§ **What to produce**: Pictures aside, repeat every entry exactly.

§ **Data excerpts**:
========================================

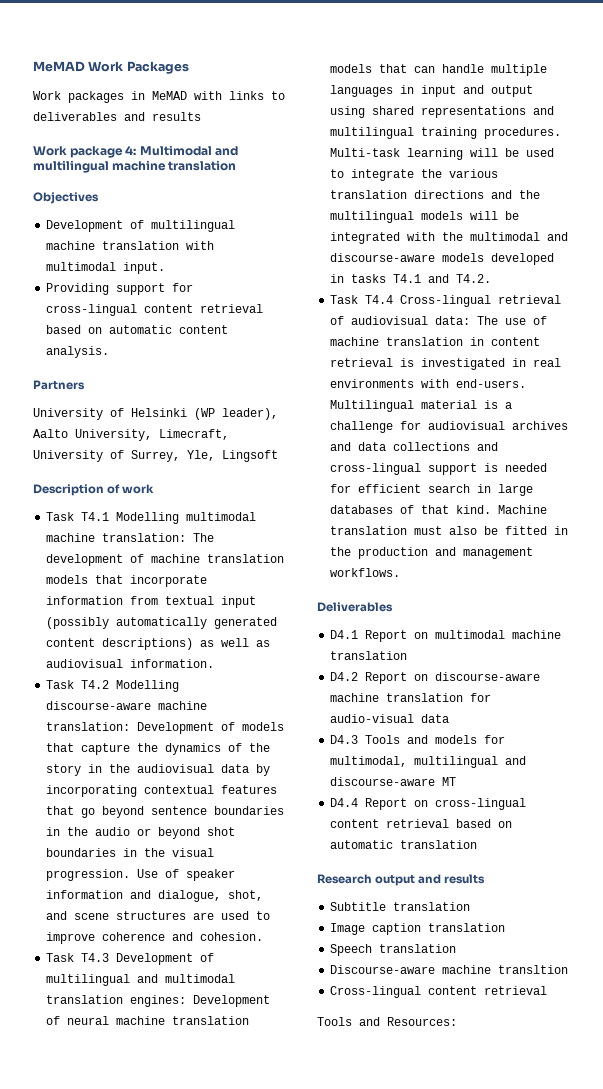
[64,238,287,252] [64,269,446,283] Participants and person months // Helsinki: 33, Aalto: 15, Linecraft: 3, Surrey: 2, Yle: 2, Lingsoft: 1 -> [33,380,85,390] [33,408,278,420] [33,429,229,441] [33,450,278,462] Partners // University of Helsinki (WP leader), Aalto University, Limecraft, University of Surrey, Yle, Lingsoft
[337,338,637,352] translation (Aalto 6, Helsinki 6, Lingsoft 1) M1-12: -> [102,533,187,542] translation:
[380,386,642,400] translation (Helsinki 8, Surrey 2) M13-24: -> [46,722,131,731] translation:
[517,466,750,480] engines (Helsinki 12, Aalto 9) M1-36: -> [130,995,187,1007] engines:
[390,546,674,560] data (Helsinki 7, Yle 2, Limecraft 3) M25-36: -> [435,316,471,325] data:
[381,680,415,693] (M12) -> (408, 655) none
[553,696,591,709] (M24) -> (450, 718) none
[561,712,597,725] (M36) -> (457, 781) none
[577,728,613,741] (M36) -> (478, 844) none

========================================

§ **Reply to the exercise**:
[64,238,287,252] [64,269,446,283] Participants and person months // Helsinki: 33, Aalto: 15, Linecraft: 3, Surrey: 2, Yle: 2, Lingsoft: 1 -> [33,380,85,390] [33,408,278,420] [33,429,229,441] [33,450,278,462] Partners // University of Helsinki (WP leader), Aalto University, Limecraft, University of Surrey, Yle, Lingsoft
[337,338,637,352] translation (Aalto 6, Helsinki 6, Lingsoft 1) M1-12: -> [102,533,187,542] translation:
[380,386,642,400] translation (Helsinki 8, Surrey 2) M13-24: -> [46,722,131,731] translation:
[517,466,750,480] engines (Helsinki 12, Aalto 9) M1-36: -> [130,995,187,1007] engines:
[390,546,674,560] data (Helsinki 7, Yle 2, Limecraft 3) M25-36: -> [435,316,471,325] data:
[381,680,415,693] (M12) -> (408, 655) none
[553,696,591,709] (M24) -> (450, 718) none
[561,712,597,725] (M36) -> (457, 781) none
[577,728,613,741] (M36) -> (478, 844) none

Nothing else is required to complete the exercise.